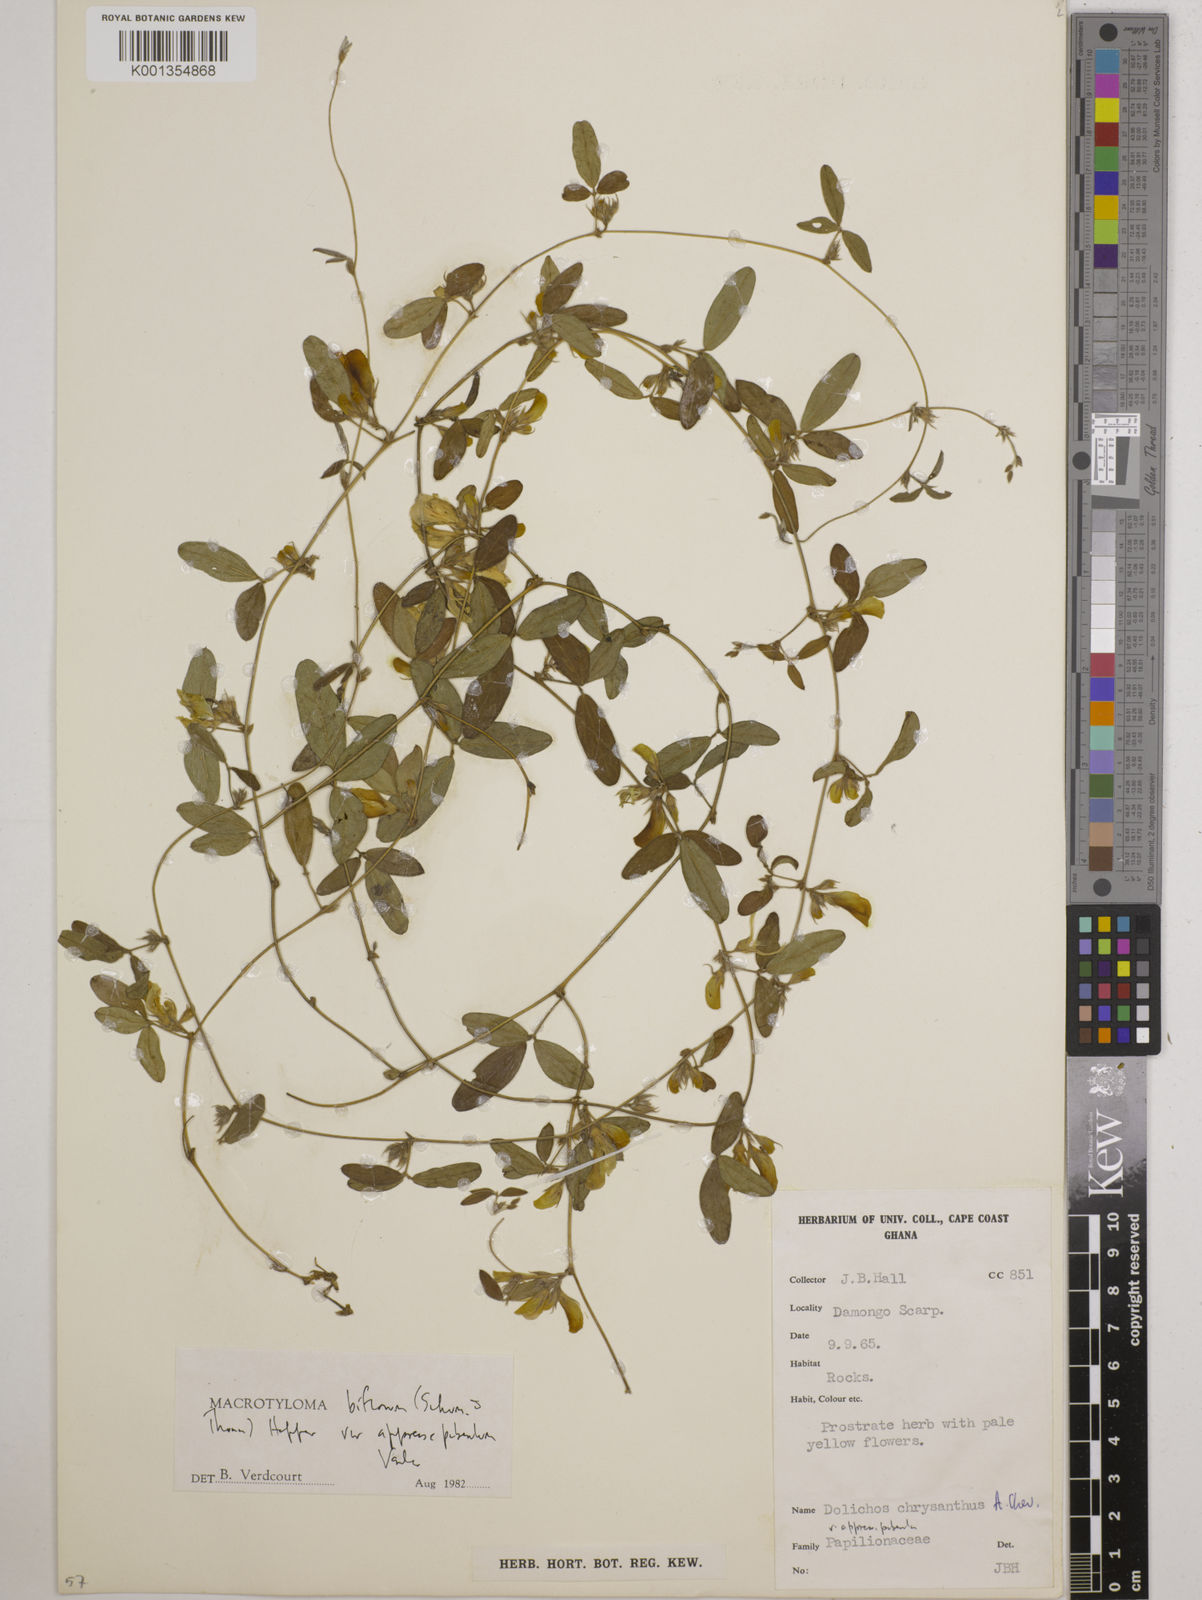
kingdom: Plantae
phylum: Tracheophyta
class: Magnoliopsida
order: Fabales
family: Fabaceae
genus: Macrotyloma
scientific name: Macrotyloma biflorum
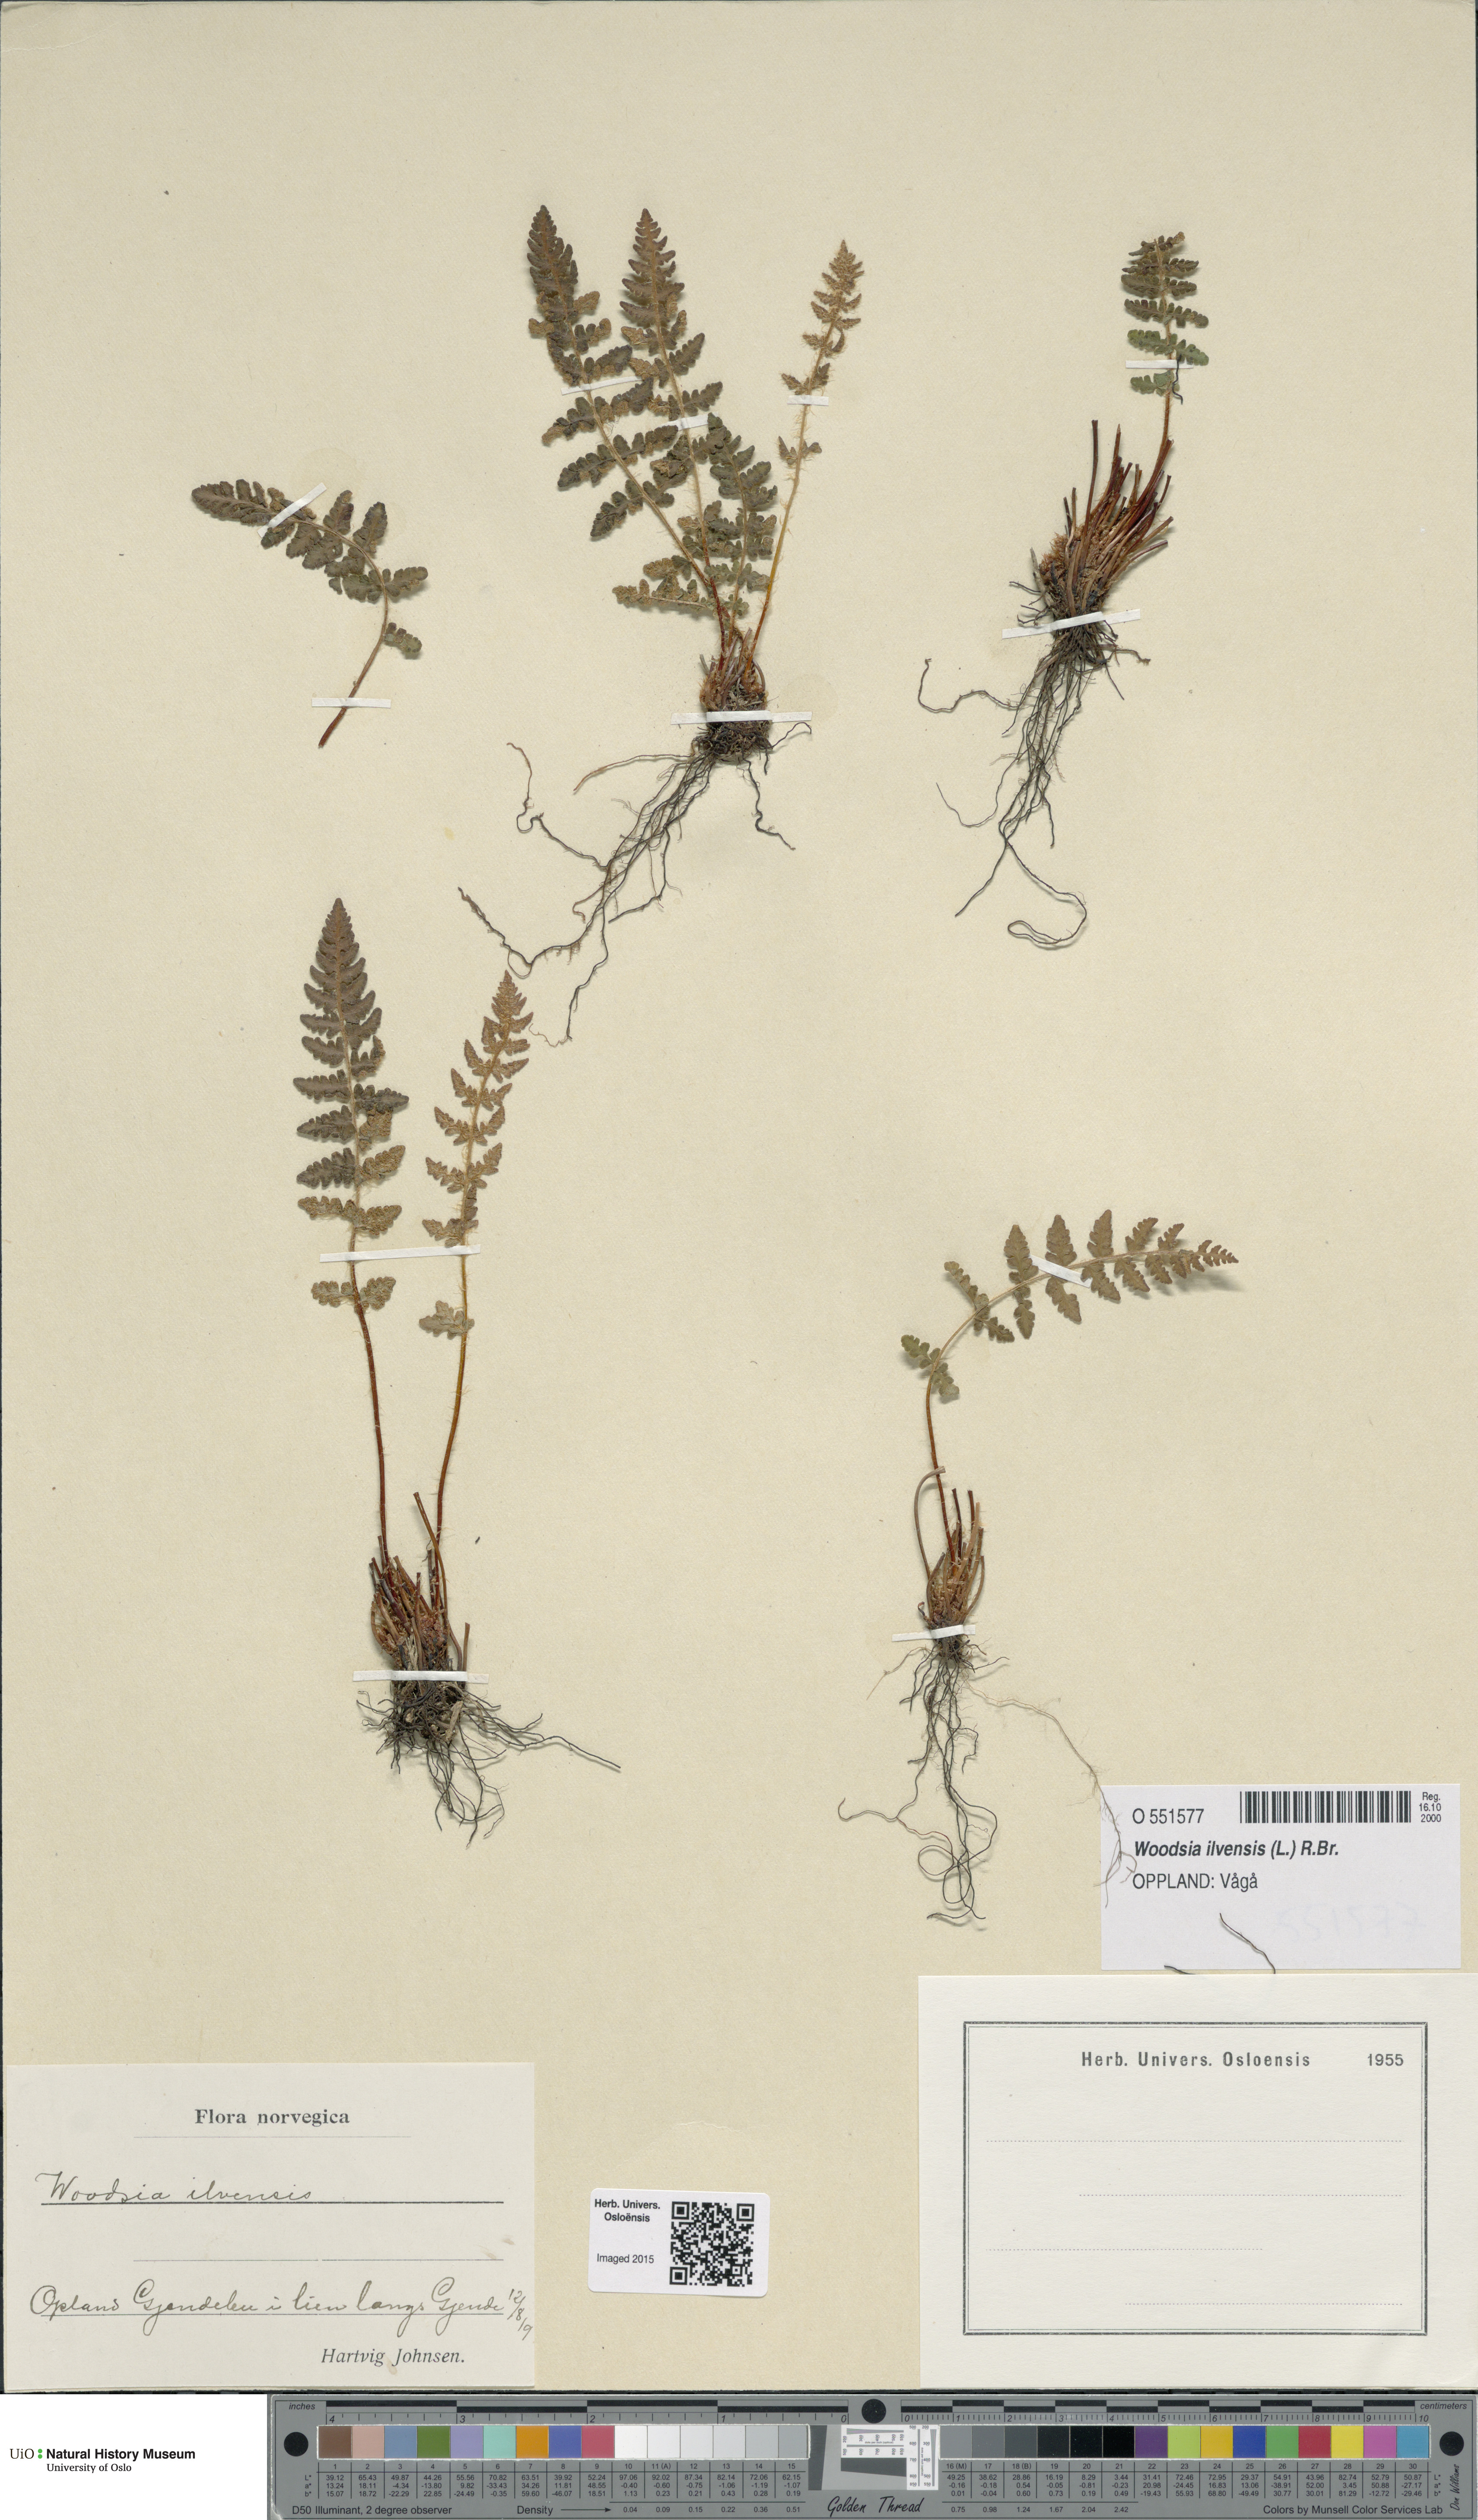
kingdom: Plantae
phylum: Tracheophyta
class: Polypodiopsida
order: Polypodiales
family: Woodsiaceae
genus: Woodsia
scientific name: Woodsia ilvensis
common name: Fragrant woodsia
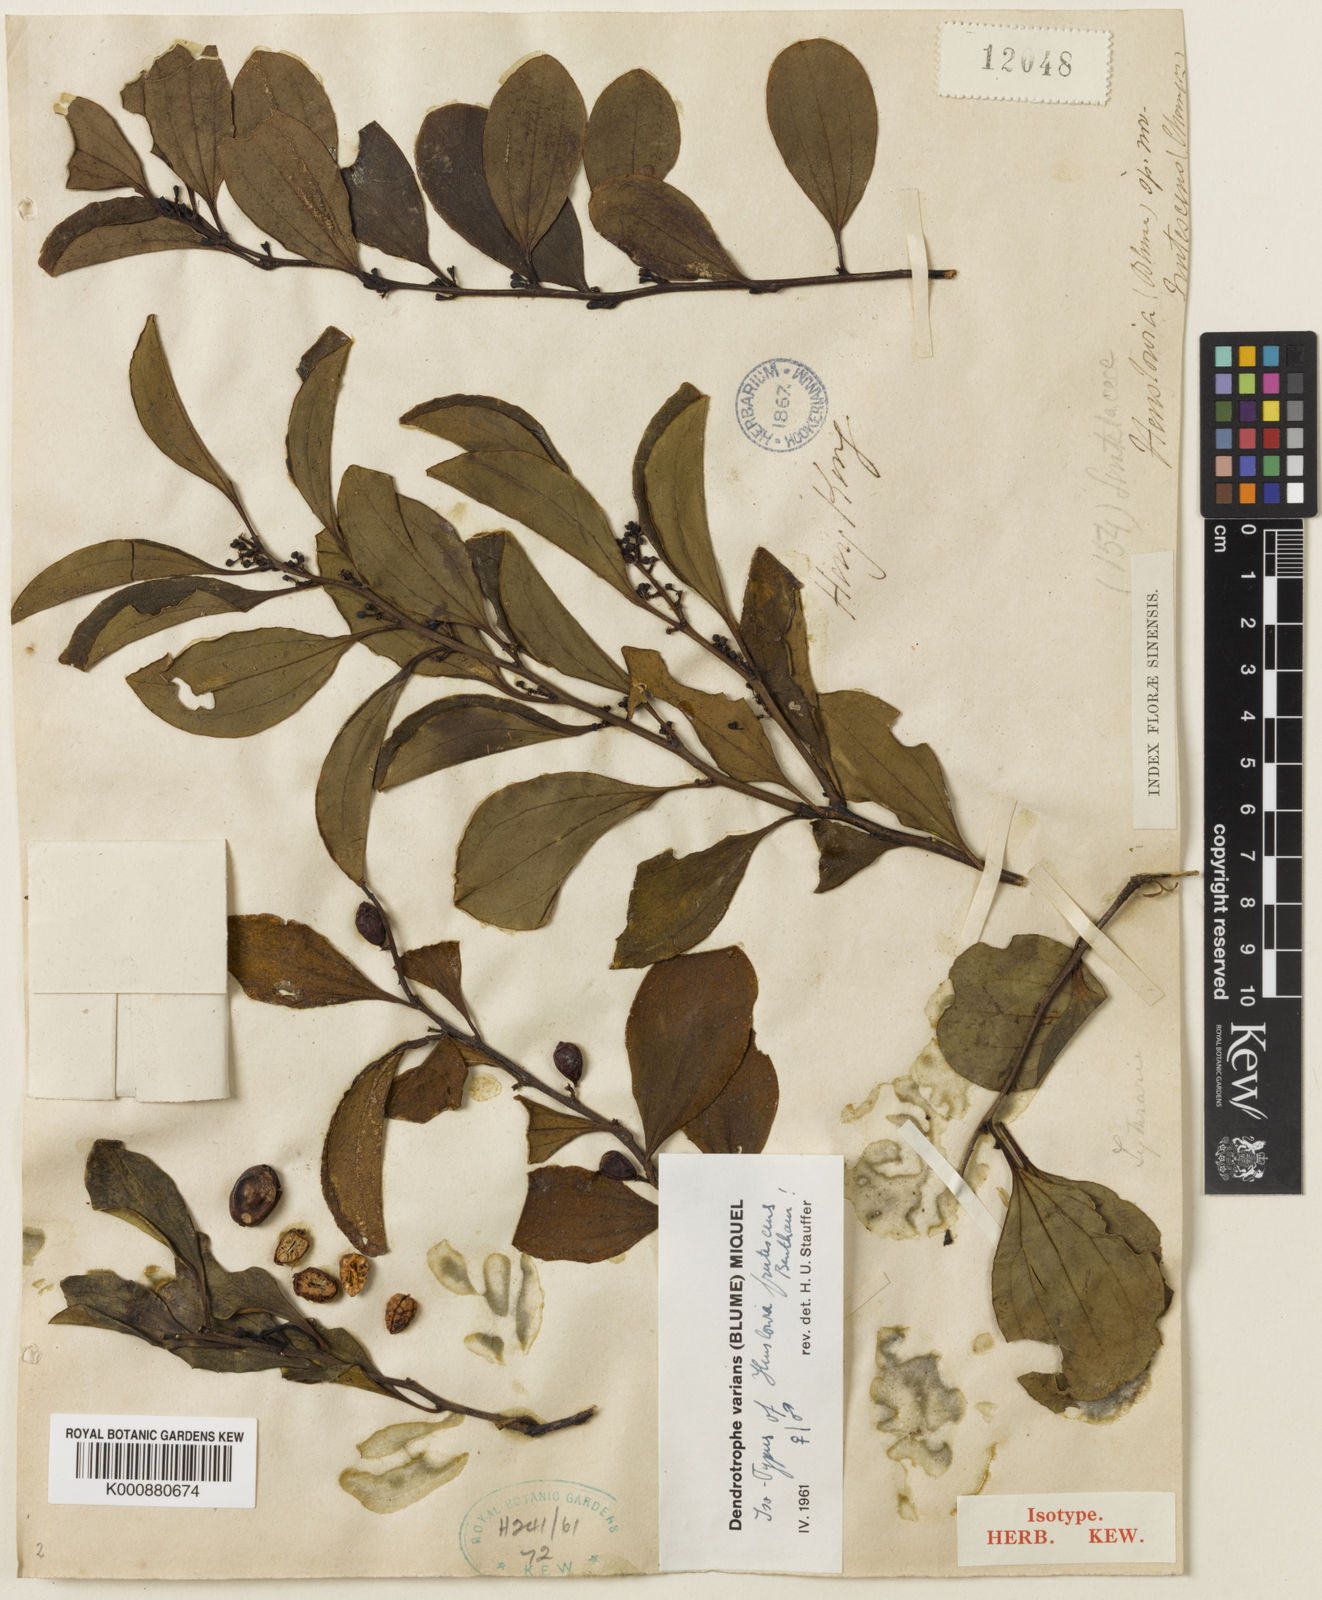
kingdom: Plantae
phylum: Tracheophyta
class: Magnoliopsida
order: Santalales
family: Amphorogynaceae
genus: Dendrotrophe
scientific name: Dendrotrophe varians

######

> **Zu erledigen**:
Gib bitte sämtliche Zeilen oben wortgetreu wieder. Die Bilder lässt du in deiner Antwort weg.

> **Lösung**:
kingdom: Plantae
phylum: Tracheophyta
class: Magnoliopsida
order: Fabales
family: Fabaceae
genus: Macrotyloma
scientific name: Macrotyloma biflorum
kingdom: Plantae
phylum: Tracheophyta
class: Polypodiopsida
order: Polypodiales
family: Woodsiaceae
genus: Woodsia
scientific name: Woodsia ilvensis
common name: Fragrant woodsia
kingdom: Plantae
phylum: Tracheophyta
class: Magnoliopsida
order: Santalales
family: Amphorogynaceae
genus: Dendrotrophe
scientific name: Dendrotrophe varians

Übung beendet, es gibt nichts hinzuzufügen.